# aftershock vs tmaxx 3.3 vs mega baja



## mac3194 (Jan 13, 2008)

cant decide between these 3 mt can some one help me decide by giving their opion on these trucks please:thumbsup:


----------



## OvalmanPA (Mar 21, 2000)

Aftershock and Mega Baja are basically the same chassis. The T-Maxx although a good truck in it's time (and I'm sure there are those that would argue STILL good) is kind of old tech now and from personnal experience a tremendous pain to work on.  I have an Aftershock and have been VERY pleased with it so far. If I recall you might want to consider the Baja just for the simple fact it comes with the spin start system whereas the Aftershock comes only with the starter plate (not the hand held unit, must buy separate). There are those that have complained about the "inferior" two speed setup on the Aftershock but _*knock knock knock*_ on wood I haven't had those problems. I DID take mine apart first thing before ever running it and clean the one way bearing in the two speed. This might be a reason I haven't had any problems?


----------



## mac3194 (Jan 13, 2008)

so your saying the aftershock is a better buy?


----------



## superdave2 (Dec 30, 2006)

your looking for another mt i would buy the lst2 over anything you have named but the aftershock is a great buy get that one the tmaxx is a pain to work on like the other guy said but i havent heard of any problems with the 2 speed on the aftershock but both of them are a great buy:thumbsup:


----------



## OvalmanPA (Mar 21, 2000)

Between the Aftershock and the T-Maxx, yes the Aftershock is the better buy. Between the Aftershock and the Mega Baja, the Mega Baja is the better buy for the reasons I gave above. 

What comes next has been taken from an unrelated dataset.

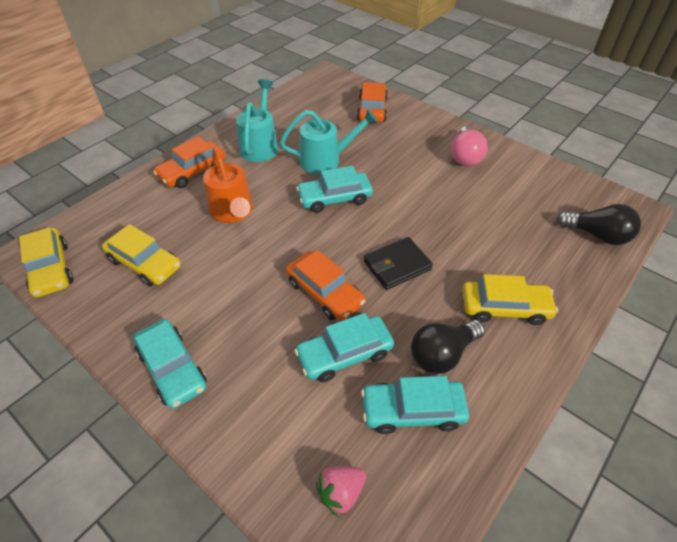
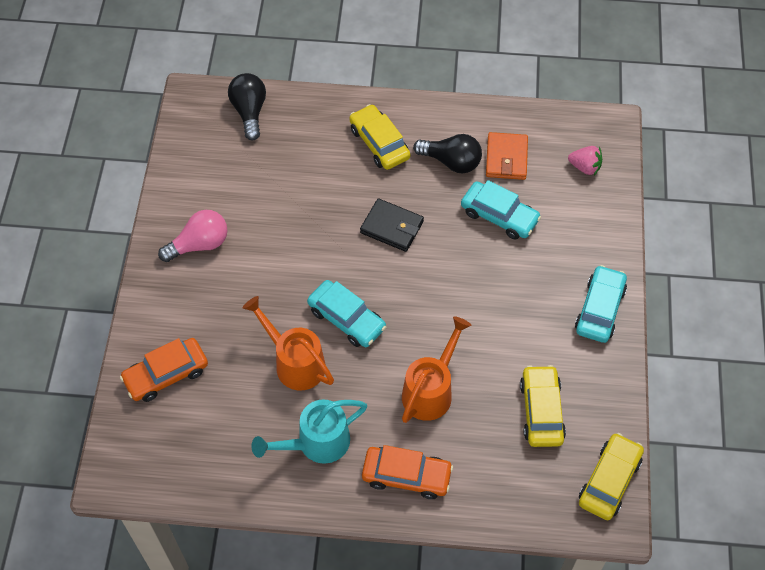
camera: 125 degrees left, 10 degrees up
(324, 292) = (458, 259): orange car -> none
(326, 160) = (294, 362): turquoise watering can -> orange watering can
(412, 410) = (506, 158): turquoise car -> orange wallet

The LST2 yes is probably a better truck all together but do you really have the $700 to buy it? Personally I'd like to see Losi offer the LST2 without the $200 radio so they can sell it at a lower price but that's just me.  Personally I bought the Aftershock because I didn't need/want the reverse, hi/lo, or high $$$ radio that the LST2 comes with.


----------



## superdave2 (Dec 30, 2006)

ive drove the lst2 many times and guess what i bought i got the muggy im not sure i wound up with it:freak: but i like the truggys and thats what it is because its got the center diff i drove the muggy once and i decided thats what i wanted and not the lst2:thumbsup:


----------



## sharkman1 (Sep 3, 2006)

One thing to remember is the aftershock does not come with a rechargeable rx pack like the baja does.


----------



## OvalmanPA (Mar 21, 2000)

Another plus for the Mega Baja. :thumbsup: Forgot about that.


----------



## mac3194 (Jan 13, 2008)

i fell in love with the new tmaxx 3.3 im horable i know sorry


----------